300th British combat death in Afghanistan

A British soldier was killed on Friday in an explosion in Afghanistan - the 300th British troop killed by enemy action, the Ministry of Defence said.

London: A British soldier was killed on Friday
in an explosion in Afghanistan - the 300th British troop
killed by enemy action, the Ministry of Defence said.

The soldier, from 2nd Battalion The Duke of
Lancaster`s Regiment, was killed while on patrol in the Nahr-e
Saraj district of the restive southern Helmand Province.
A total of 340 British troops have now died in
Afghanistan since operations began in October 2001.

The dead soldier was on patrol "providing a reassuring
presence to the local population seeking to go about their
daily lives in peace when he was hit," Task Force Helmand
spokesman Lieutenant Colonel David Eastman said.

"He gave his life protecting the people of the United
Kingdom and Afghanistan -- no more could be asked of any man."

Britain has around 9,500 troops in Afghanistan, making
it the second largest contributor to the NATO-led
International Security Assistance Force.

They are based in Helmand, battling Taliban insurgents
and training local security forces.

This year is the second-worst for British troops in
Afghanistan, with 95 deaths so far. Some 108 troops died in
2009. The death toll has risen every year since 2003.

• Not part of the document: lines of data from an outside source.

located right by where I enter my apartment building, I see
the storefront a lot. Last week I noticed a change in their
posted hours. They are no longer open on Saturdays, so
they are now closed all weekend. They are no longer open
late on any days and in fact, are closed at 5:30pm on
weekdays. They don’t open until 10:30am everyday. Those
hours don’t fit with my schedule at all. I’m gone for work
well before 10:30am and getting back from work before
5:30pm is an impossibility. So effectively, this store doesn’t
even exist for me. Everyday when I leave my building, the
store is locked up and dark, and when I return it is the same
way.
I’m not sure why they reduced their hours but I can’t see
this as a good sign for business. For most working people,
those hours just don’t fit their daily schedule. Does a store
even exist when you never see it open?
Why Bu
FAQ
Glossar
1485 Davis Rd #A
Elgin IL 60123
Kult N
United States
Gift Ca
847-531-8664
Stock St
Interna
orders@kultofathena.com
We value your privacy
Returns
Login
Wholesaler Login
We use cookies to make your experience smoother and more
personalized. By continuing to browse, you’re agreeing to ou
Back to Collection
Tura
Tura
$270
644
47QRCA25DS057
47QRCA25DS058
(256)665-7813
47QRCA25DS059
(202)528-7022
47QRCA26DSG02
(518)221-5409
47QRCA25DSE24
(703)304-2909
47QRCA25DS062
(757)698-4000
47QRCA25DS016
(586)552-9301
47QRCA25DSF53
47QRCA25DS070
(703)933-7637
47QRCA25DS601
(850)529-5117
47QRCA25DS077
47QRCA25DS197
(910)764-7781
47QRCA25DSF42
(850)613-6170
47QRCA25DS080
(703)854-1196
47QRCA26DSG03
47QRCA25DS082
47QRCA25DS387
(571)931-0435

As the operation tried to shift from front-line
fighting towards training local Afghan forces, improvised
explosive devices and other threats meant the death toll did
not slow up.
But the death rate has dipped since British troops
handed over security responsibility in the flashpoint Helmand
town of Sangin to US forces last month.

Some 106 British troops died in the Sangin area. Prime
Minister David Cameron said in July that Britain could start
withdrawing forces from Afghanistan next year, with all troops
being out of a combat role by 2015.

Cameron`s Conservative-Liberal Democrat coalition
government, which took office in May, has made Afghanistan its
top foreign policy priority.

In the campaign, the first British soldier killed by
enemy action was reservist Private Jonathan Kitulagoda, 23, in
an apparent suicide bombing in Kabul on January 28, 2002.